North Korea has informed Japan of its intention to launch a satellite between Wednesday and December 1. This could be its third attempt to put a spy satellite into orbit, which would violate a UN ban. The North has given notice of the launch in the direction of the Yellow Sea and East China Sea. Previous attempts to launch spy satellites this year have failed, but South Korean officials believe that North Korea is likely to try again soon.
Japanese Prime Minister Fumio Kishida condemned the planned launch and stated that Japan’s defense systems were prepared for any unexpected situation that may arise. Kishida emphasized that using ballistic missile technology to launch a satellite is in violation of United Nations Security Council resolutions and has significant implications for national security. Japan, along with the United States and South Korea, will strongly urge North Korea to reconsider its plan.
South Korea’s defense ministry is closely monitoring the situation. Previous launches took place in the early hours of the first day of the launch window, and it is possible that the upcoming attempt will be successful. North Korea considers its space and military rocket programs a sovereign right and plans to develop a fleet of satellites to monitor the movements of US and South Korean troops.
The notice of the satellite launch comes after North Korean leader Kim Jong Un’s visit to Russia’s space station in September, where President Vladimir Putin promised to assist Pyongyang in satellite development. In response to the potential US sale of missiles to Japan and South Korea, North Korea denounced it as a dangerous act and vowed to strengthen its deterrence.
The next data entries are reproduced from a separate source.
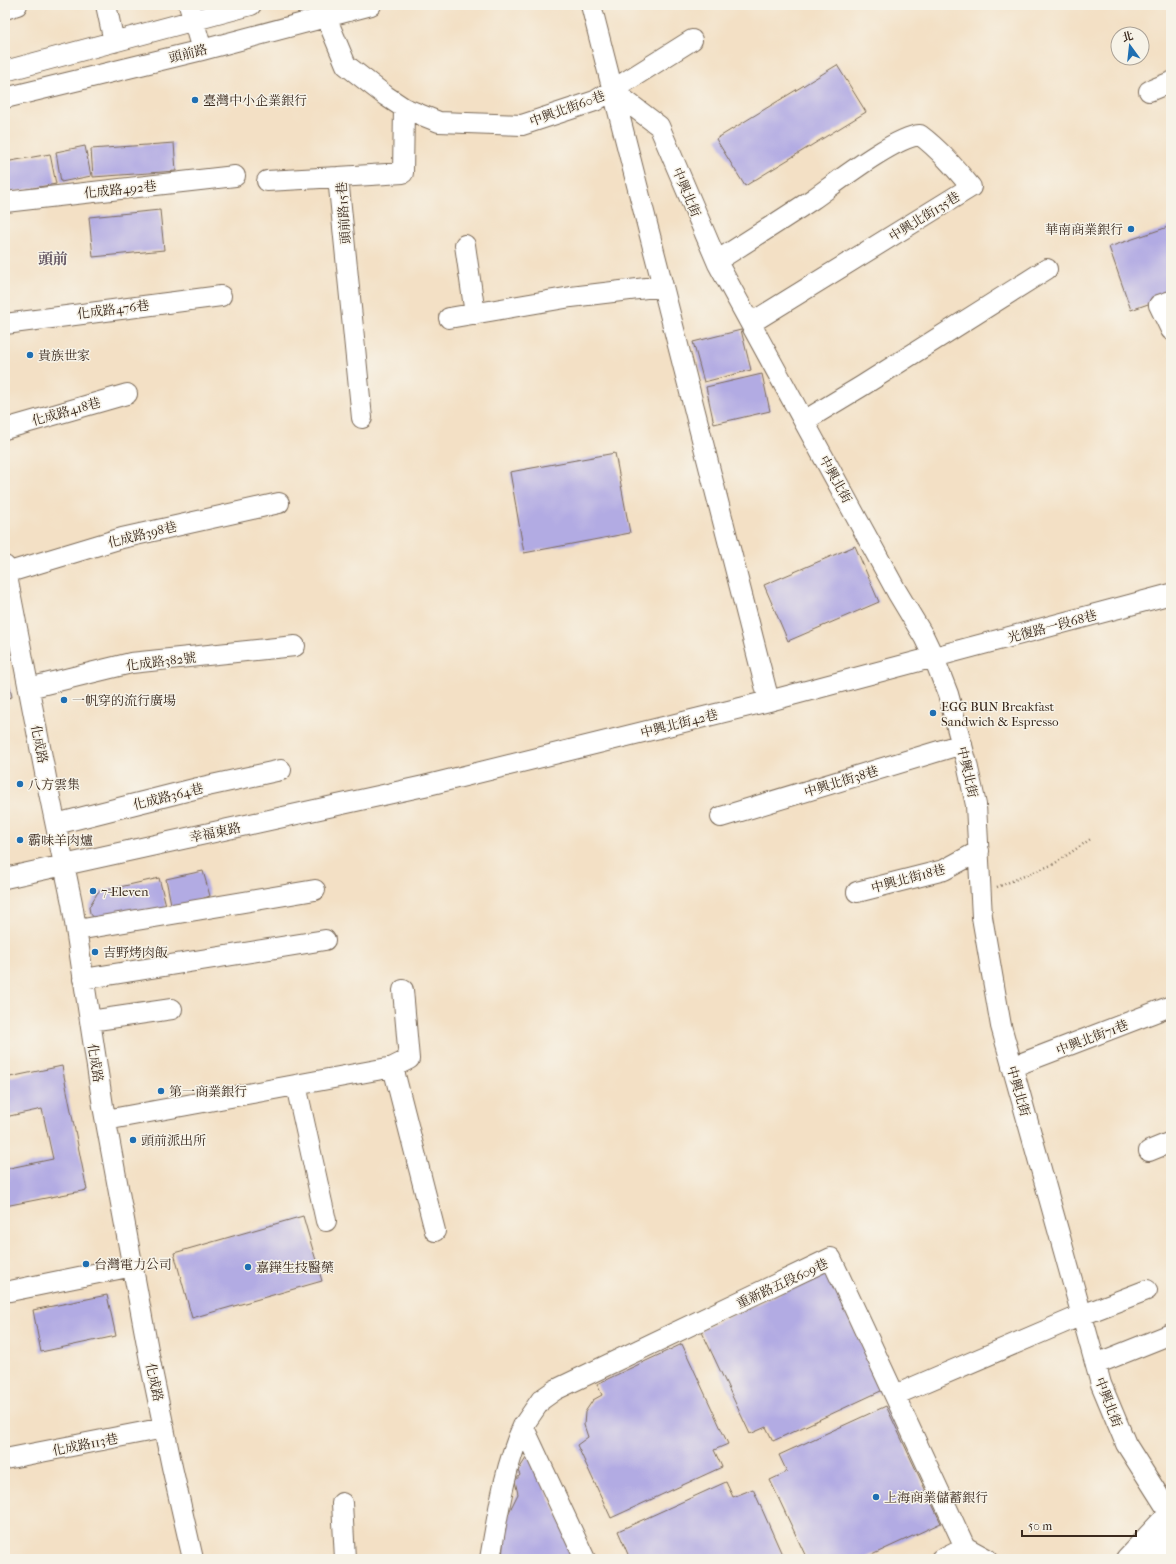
<svg xmlns="http://www.w3.org/2000/svg" width="1176" height="1564" font-family="'IM FELL French Canon','Noto Serif TC',serif">
<style>
.building{fill:#b2abe3}
.lines{fill:none;stroke-linecap:round;stroke-linejoin:round}
.minor-casing{stroke:#7b6a58;stroke-width:22}
.major-casing{stroke:#7b6a58;stroke-width:24}
.path{stroke:#7b6a58;stroke-width:2.5;stroke-dasharray:1 3;stroke-linecap:butt}
.minor{stroke:#fff;stroke-width:20}
.major{stroke:#fff;stroke-width:22}
.poi-dot{fill:#1f6fb2;stroke:#f7f3e8;stroke-width:1.5}
.labels{text-anchor:middle;stroke-width:3;stroke-linejoin:round;paint-order:stroke}
.street-label{font-size:13px;fill:#3b2a1e;stroke:#f7f3e8}
.poi-label{font-size:13px;fill:#3b2a1e;stroke:#f7f3e8;text-anchor:start}
.quarter-label{font-size:15px;font-weight:bold;fill:#655763;stroke:#f7f3e8}
</style>
<rect width="100%" height="100%" fill="#f7f3e8"/>
<filter id="ink" filterUnits="userSpaceOnUse"><feTurbulence type="fractalNoise" baseFrequency=".025" numOctaves="2"/><feDisplacementMap in="SourceGraphic" scale="8" xChannelSelector="R" yChannelSelector="G"/><feConvolveMatrix kernelMatrix="1 2 1 2 8 2 1 2 1" color-interpolation-filters="sRGB"/></filter>
<filter id="wash" filterUnits="userSpaceOnUse"><feTurbulence type="fractalNoise" baseFrequency=".012" numOctaves="4" result="noise"/><feDisplacementMap in="SourceGraphic" scale="16" xChannelSelector="R" yChannelSelector="G"/><feGaussianBlur stdDeviation="0.9" result="paint"/><feColorMatrix in="noise" values="0 0 0 0 0 0 0 0 0 0 0 0 0 0 0 0 0 1.4 0 .05"/><feComposite in="paint" operator="in"/></filter>
<g filter="url(#wash)">
<rect width="100%" height="100%" fill="#f3e0c5"/>
<g id="blocks">
<path class="building" d="M837 65 866 112 745 186 716 139Z
M174 143 176 171 93 177 91 149Z
M85 146 91 176 61 182 56 152Z
M50 154 56 184 5 193V162Z
M160 210 164 250 93 257 89 217Z
M1171 226V296L1131 310 1109 247Z
M741 330 751 370 704 382 693 342Z
M762 374 770 411 714 424 706 387Z
M615 453 630 533 524 553 510 472Z
M855 546 879 602 788 641 764 585Z
M5 666 12 697 5 699Z
M203 871 210 896 172 909 166 879Z
M159 878 167 909 95 919 90 913 89 907 98 892Z
M62 1066 87 1190 5 1206V1169L53 1159 42 1109 5 1117V1078Z
M303 1216 322 1281 192 1318 174 1253Z
M828 1271 883 1390 773 1441 766 1427 750 1434 701 1330Z
M107 1295 116 1336 41 1352 33 1310Z
M682 1344 728 1444 714 1450 722 1467 611 1518 577 1445 588 1437 584 1425 585 1412 593 1400 602 1395 597 1384Z
M886 1406 941 1523 863 1559H807L770 1480 787 1472 779 1455Z
M528 1455 580 1559H502L504 1533 507 1516 518 1494 515 1481 520 1475 518 1471Z
M726 1482 733 1497 753 1489 784 1559H630L618 1531Z"/>
</g>
</g>
<g filter="url(#ink)">
<use href="#blocks" fill-opacity="0" stroke="#7b6a58" stroke-width="1"/>
<g class="lines">
<defs>
<path id="minor" d="M106 5 114 42
M189 5 202 50
M324 5 326 17 346 65 386 96 404 108 403 173 338 177 362 418
M591 5 769 701
M5 9 17 5
M5 71 251 5
M613 91 659 126 718 264 897 592 924 637 934 658 948 694 967 764 976 805 982 917 1001 1026 1101 1384 1126 1444 1171 1515
M1149 91 1171 82
M5 98 202 50 371 5
M404 108 439 122 522 125 595 101 692 40
M267 181 338 177
M5 202 235 176
M465 245 475 314
M718 264 723 257C753 238 783 219 813 199 836 183 894 137 920 135 940 150 955 168 971 187L751 323
M1171 301 1159 305 1171 330
M449 318 571 297 663 286
M5 324 221 296
M804 421 862 386 1047 269
M5 429 127 394
M5 566 47 783 72 903 103 1106 151 1366 172 1467 193 1559
M6 573 122 538 279 503
M29 688 131 663 295 646
M721 817 962 744
M56 824 198 788 281 770
M5 878 424 786 769 701 1171 594
M857 892 944 870 979 851
M77 930 315 890
M83 979 325 940
M90 1021 172 1009
M393 1067 435 1231
M1012 1067 1171 1006
M296 1085 326 1221
M106 1120 393 1067 409 1059 403 990
M1149 1151 1171 1142
M5 1292 133 1266
M1096 1364 1171 1334
M895 1395 1082 1315 1147 1290
M5 1459 164 1428
M342 1503 345 1559
M490 1559C498 1514 504 1468 523 1426
M585 1559 523 1426 541 1400 555 1390 831 1258 965 1547 969 1559
M941 1559 965 1547 987 1559"/>
<path id="major" d="M1127 1559 1171 1512
M1150 1559 1171 1536"/>
</defs>
<use href="#minor" class="minor-casing"/>
<use href="#major" class="major-casing"/>
<path class="path" d="M997 887 1054 864 1092 838"/>
<use href="#minor" class="minor"/>
<use href="#major" class="major"/>
</g>
</g>
<g class="poi-dot">
<circle cx="195" cy="100" r="4"/>
<circle cx="1131" cy="229" r="4"/>
<circle cx="30" cy="355" r="4"/>
<circle cx="64" cy="700" r="4"/>
<circle cx="933" cy="713" r="4"/>
<circle cx="20" cy="784" r="4"/>
<circle cx="20" cy="840" r="4"/>
<circle cx="93" cy="891" r="4"/>
<circle cx="95" cy="952" r="4"/>
<circle cx="161" cy="1091" r="4"/>
<circle cx="133" cy="1140" r="4"/>
<circle cx="86" cy="1264" r="4"/>
<circle cx="248" cy="1267" r="4"/>
<circle cx="876" cy="1497" r="4"/>
</g>
<g class="labels">
<g class="street-label">
<text transform="translate(188 53) rotate(-14)" y="5">頭前路</text>
<text transform="translate(567 108) rotate(-20)" y="5">中興北街60巷</text>
<text transform="translate(120 189) rotate(-6)" y="5">化成路492巷</text>
<text transform="translate(687 192) rotate(67)" y="5">中興北街</text>
<text transform="translate(343 213) rotate(-94)" y="5">頭前路15巷</text>
<text transform="translate(924 216) rotate(-32)" y="5">中興北街135巷</text>
<text transform="translate(113 309) rotate(-7)" y="5">化成路476巷</text>
<text transform="translate(66 411) rotate(-16)" y="5">化成路418巷</text>
<text transform="translate(836 479) rotate(61)" y="5">中興北街</text>
<text transform="translate(142 534) rotate(-14)" y="5">化成路398巷</text>
<text transform="translate(1052 626) rotate(-15)" y="5">光復路一段68巷</text>
<text transform="translate(161 661) rotate(-7)" y="5">化成路382號</text>
<text transform="translate(679 723) rotate(-14)" y="5">中興北街42巷</text>
<text transform="translate(40 744) rotate(79)" y="5">化成路</text>
<text transform="translate(968 772) rotate(77)" y="5">中興北街</text>
<text transform="translate(841 781) rotate(-17)" y="5">中興北街38巷</text>
<text transform="translate(168 796) rotate(-14)" y="5">化成路364巷</text>
<text transform="translate(215 832) rotate(-12)" y="5">幸福東路</text>
<text transform="translate(908 878) rotate(-15)" y="5">中興北街18巷</text>
<text transform="translate(1092 1037) rotate(-21)" y="5">中興北街71巷</text>
<text transform="translate(96 1063) rotate(81)" y="5">化成路</text>
<text transform="translate(1019 1091) rotate(74)" y="5">中興北街</text>
<text transform="translate(782 1283) rotate(-25)" y="5">重新路五段609巷</text>
<text transform="translate(155 1382) rotate(78)" y="5">化成路</text>
<text transform="translate(1109 1402) rotate(69)" y="5">中興北街</text>
<text transform="translate(85 1444) rotate(-11)" y="5">化成路113巷</text>
</g>
<g class="poi-label">
<text x="203" y="105">臺灣中小企業銀行</text>
<text x="1123" y="234" text-anchor="end">華南商業銀行</text>
<text x="38" y="360">貴族世家</text>
<text x="72" y="705">一帆穿的流行廣場</text>
<text x="941" y="711">EGG BUN Breakfast<tspan x="941" dy="15">Sandwich &amp; Espresso</tspan></text>
<text x="28" y="789">八方雲集</text>
<text x="28" y="845">霸味羊肉爐</text>
<text x="101" y="896">7-Eleven</text>
<text x="103" y="957">吉野烤肉飯</text>
<text x="169" y="1096">第一商業銀行</text>
<text x="141" y="1145">頭前派出所</text>
<text x="94" y="1269">台灣電力公司</text>
<text x="256" y="1272">嘉鏵生技醫藥</text>
<text x="884" y="1502">上海商業儲蓄銀行</text>
</g>
<g class="quarter-label">
<text x="53" y="264">頭前</text>
</g>
</g>
<rect width="1176" height="1564" fill="none" stroke="#f7f3e8" stroke-width="20"/>
<g transform="translate(1130 46) rotate(345)"><circle r="19" fill="#f7f3e8" stroke="#aca397"/>
<path d="M0-3L7 15L0 10L-7 15Z" fill="#1f6fb2"/>
<text y="-6" font-size="11" font-weight="bold" text-anchor="middle" fill="#3b2a1e">北</text>
</g>
<path d="M1022 1530v6h114v-6" fill="none" stroke="#3b2a1e" stroke-width="2"/>
<text x="1028" y="1530" font-size="12" fill="#3b2a1e" stroke="#f7f3e8" stroke-width="3" paint-order="stroke">50 m</text>
</svg>
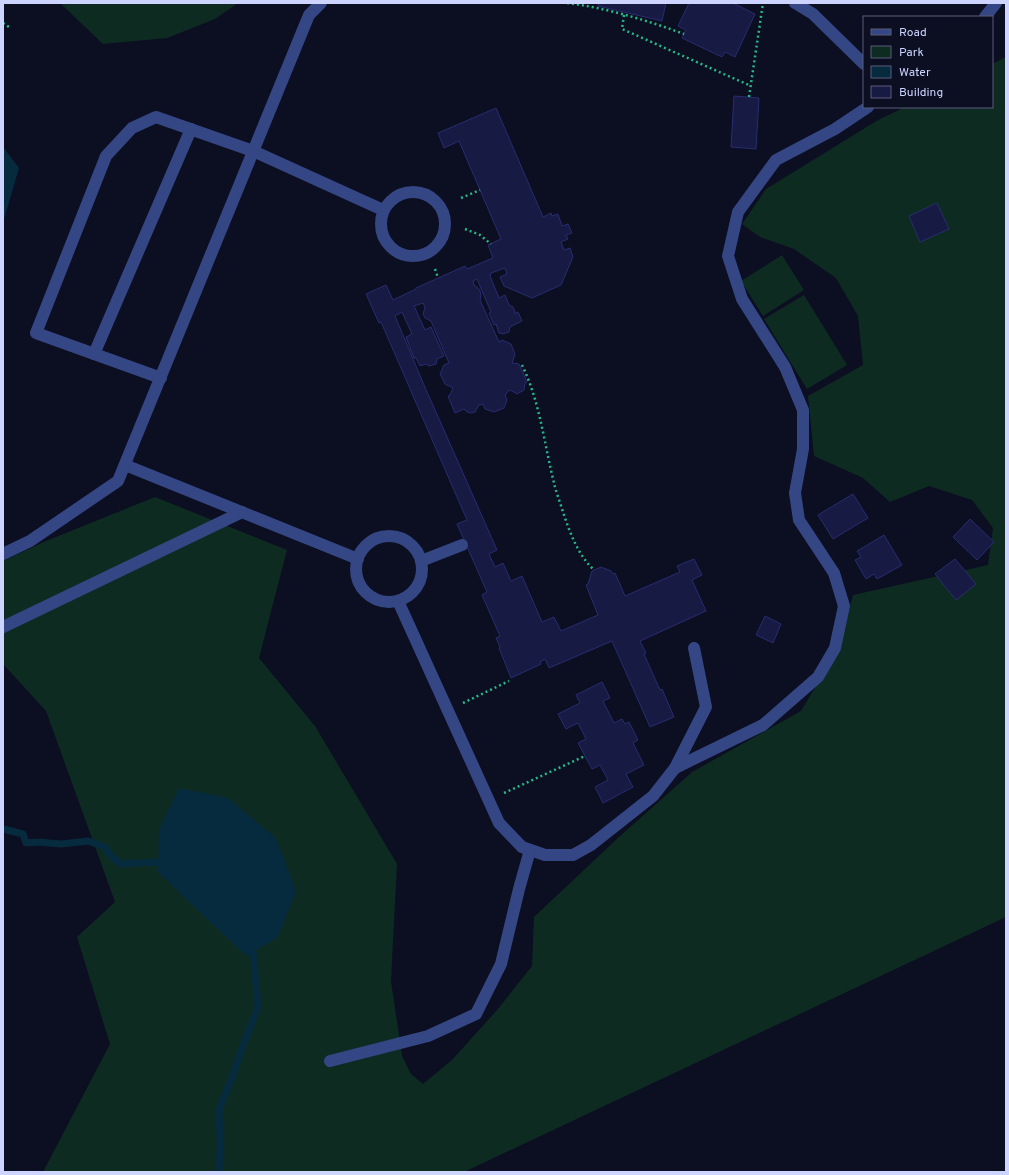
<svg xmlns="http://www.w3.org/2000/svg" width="1009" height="1175" viewBox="0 0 1009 1175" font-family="Overpass,sans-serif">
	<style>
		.green { fill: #0e2b22 }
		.water { fill: #062b3f }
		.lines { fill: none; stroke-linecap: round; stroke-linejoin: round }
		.stream { stroke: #062b3f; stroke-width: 7 }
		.building { fill: #171a43; stroke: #272d70 }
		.path { stroke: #27b888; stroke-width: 2.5; stroke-dasharray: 2 3; stroke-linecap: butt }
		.minor { stroke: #344683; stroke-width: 12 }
	</style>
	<rect width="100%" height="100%" fill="#0c0e21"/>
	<g class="green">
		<path d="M60,3h178l-23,16 -48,19 -64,6z"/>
		<path d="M1006,57v860l-542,255h-421l67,-128 -33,-107 38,-35 -69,-191 -43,-47v-103l43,-20 109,-44 132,53 -28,108 56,68 82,138 -6,117 11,75 9,18 12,10 29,-24 46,-51 34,-43 2,-49 85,-80 73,-65 109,-61 39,-65 13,-51 135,-30 5,-37 -21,-28 -43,-14 -39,16 -27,-24 -49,-22 -6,-60 55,-31 -5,-49 -22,-38 -42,-29 -34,-12 -18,-13 24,-35 112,-69 27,-13h87v-43z"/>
		<path d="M782,255l22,35 -41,26 -22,-35z"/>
		<path d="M804,295l43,70 -40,24 -43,-70z"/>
	</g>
	<g class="water">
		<path d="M3,147l16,21 -16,55z"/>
		<path d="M179,788l49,10 48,40 20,53 -18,46 -32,19 -88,-84 1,-42z"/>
	</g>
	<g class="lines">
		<g class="stream">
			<path d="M3,829l20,5 3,9 12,-1 23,2 27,-3 17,6 6,9 10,8 37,-2"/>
			<path d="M219,1172l1,-27 -1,-36 12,-29 11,-32 16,-41 -5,-55"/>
		</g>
	</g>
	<g class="building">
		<path d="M599,3h67l-4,18 -64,-15z"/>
		<path d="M689,3h44l22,11 -20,43 -10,-5 -3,5 -40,-19 4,-8 -8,-4z"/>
		<path d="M734,96l25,2 -3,51 -25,-2z"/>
		<path d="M496,108l47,109 8,-4 1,3 6,-2 4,12 6,-2 4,9 -6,2 2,4 -7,3 3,8 6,-2 3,9 -12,28 -29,13 -28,-12 -4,-9 7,-3 -2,-6 -14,5 -1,3 9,22 6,-3 4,10 4,2 2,5v2l3,-2 4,9 -12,6 -1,5 -6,2 -4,-1 -3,-9 -2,1 -5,-12 2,-1 -14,-33 -4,2 1,4 4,3 2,3 1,5 -1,4 19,42 3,-2 9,4 4,10 -3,9 7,1 8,18 -2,1 -1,7 -7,4 -7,-4 -3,2v1l-2,2 2,5 -3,8 -10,4 -9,-3 -2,-5 -4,1 -4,7 -4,1 -4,-1 -3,-3 -9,4 -7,-17 2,-1 3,-7 -8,-4 -5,-10 4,-9 5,-2 -18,-42 -6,-3 -2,-4 2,-7 -2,-4 -9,3 11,24 6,-3 13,29 -7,3 -1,5 -7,2 -3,-2 -6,2 -4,-8h-2l-8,-21 6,-3 -10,-22 -7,4 29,69 73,165 -8,4 6,13 8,-4 8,18 11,-5 20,46 12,-5 7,14 37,-16 -12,-30 2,-1 4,-13 9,-4 10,4 2,3 2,-1 10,23 55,-24 -3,-6 17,-7 8,16 -10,5 14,31 -66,30 6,12 -2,1 16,36 2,-1 12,28 -24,10 -38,-86 -63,27 -4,-9 -5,3 1,2 -30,14 -12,-30 1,-1 -4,-9 4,-2 -18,-41 5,-3 -30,-68 10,-4 -86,-198 -2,1 -13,-29 20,-9 7,15 23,-11v-1l49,-22 2,3 26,-11 -5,-13 13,-6 -42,-98 -15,7 -6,-15z"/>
		<path d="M937,203l12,26 -29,13 -11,-26z"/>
		<path d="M853,494l15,24 -35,21 -15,-24z"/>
		<path d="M970,519l24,23 -17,18 -24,-23z"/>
		<path d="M884,535l18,30 -25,14 -3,-5 -8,5 -11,-19 6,-3 -4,-6z"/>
		<path d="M955,559l21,25 -20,16 -21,-26z"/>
		<path d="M765,616l16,8 -8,19 -17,-8z"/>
		<path d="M602,682l8,16 -7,3 11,22 8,-4 3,5 4,-2 9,18 -5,3 11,22 -18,9 7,13 -30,16 -8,-16 13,-7 -8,-15 -8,4 -14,-26 8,-4 -8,-16 -12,6 -8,-15 22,-11 -4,-8z"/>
	</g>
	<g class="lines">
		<g class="path">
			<path d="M567,3c40,5 79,17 117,31"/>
			<path d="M624,15l-2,14 129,57"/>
			<path d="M3,23l6,4"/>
			<path d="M749,97l14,-94"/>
			<path d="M461,198l19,-8"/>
			<path d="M465,229l15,6 11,9"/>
			<path d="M435,269l3,9"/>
			<path d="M522,365c18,37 22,78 32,118 2,9 6,19 9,29 7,21 15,43 31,58"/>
			<path d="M463,703l46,-22"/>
			<path d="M504,793l81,-37"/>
		</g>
		<g class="minor">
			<path d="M795,3l18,11 51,50"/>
			<path d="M985,17l11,-14"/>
			<circle cx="413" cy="224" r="32"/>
			<path d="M94,354l97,-225"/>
			<path d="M161,378l-125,-45 70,-177 26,-28 24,-11 97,34 130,59"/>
			<path d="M125,465l233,94"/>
			<circle cx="389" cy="569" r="33"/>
			<path d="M3,554l27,-13 88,-60 191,-466 12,-12"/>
			<path d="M421,561l41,-16"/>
			<path d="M398,601l101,222 23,24 23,8h28l18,-10 62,-49 22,-28 31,-61 -12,-59"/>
			<path d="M3,627l239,-115"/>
			<path d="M675,768l88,-43 55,-48 17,-29 9,-42 -10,-33 -35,-53 -4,-27 8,-44v-39l-18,-43 -43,-68 -14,-43 10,-44 38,-52 59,-31 33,-22"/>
			<path d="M330,1061l98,-25 48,-22 25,-50 18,-75 11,-39"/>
		</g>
	</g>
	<rect width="1009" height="1175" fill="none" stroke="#ccd4ff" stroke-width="8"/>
	<rect x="863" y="16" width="130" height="92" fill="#0c0e21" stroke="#595d7a"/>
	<rect x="871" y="29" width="20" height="6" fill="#344683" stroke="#595d7a"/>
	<text x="899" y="36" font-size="12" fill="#ccd4ff">Road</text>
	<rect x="871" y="46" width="20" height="12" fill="#0e2b22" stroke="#595d7a"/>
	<text x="899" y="56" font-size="12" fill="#ccd4ff">Park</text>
	<rect x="871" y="66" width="20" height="12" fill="#062b3f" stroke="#595d7a"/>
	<text x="899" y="76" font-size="12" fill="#ccd4ff">Water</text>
	<rect x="871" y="86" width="20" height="12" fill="#171a43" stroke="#595d7a"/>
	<text x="899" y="96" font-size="12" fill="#ccd4ff">Building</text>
</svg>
South Korea’s military has demanded that North Korea cancel its satellite launch plan, considering it a provocative act that threatens security. They argue that North Korea has repeatedly violated a 2018 agreement by launching missiles and flying drones, and are currently reviewing the possibility of suspending parts of the agreement. The United States has also increased readiness against North Korea’s missile and nuclear threats, with the arrival of the aircraft carrier Carl Vinson in South Korea. Furthermore, South Korea plans to launch its first reconnaissance satellite with the assistance of the United States on November 30.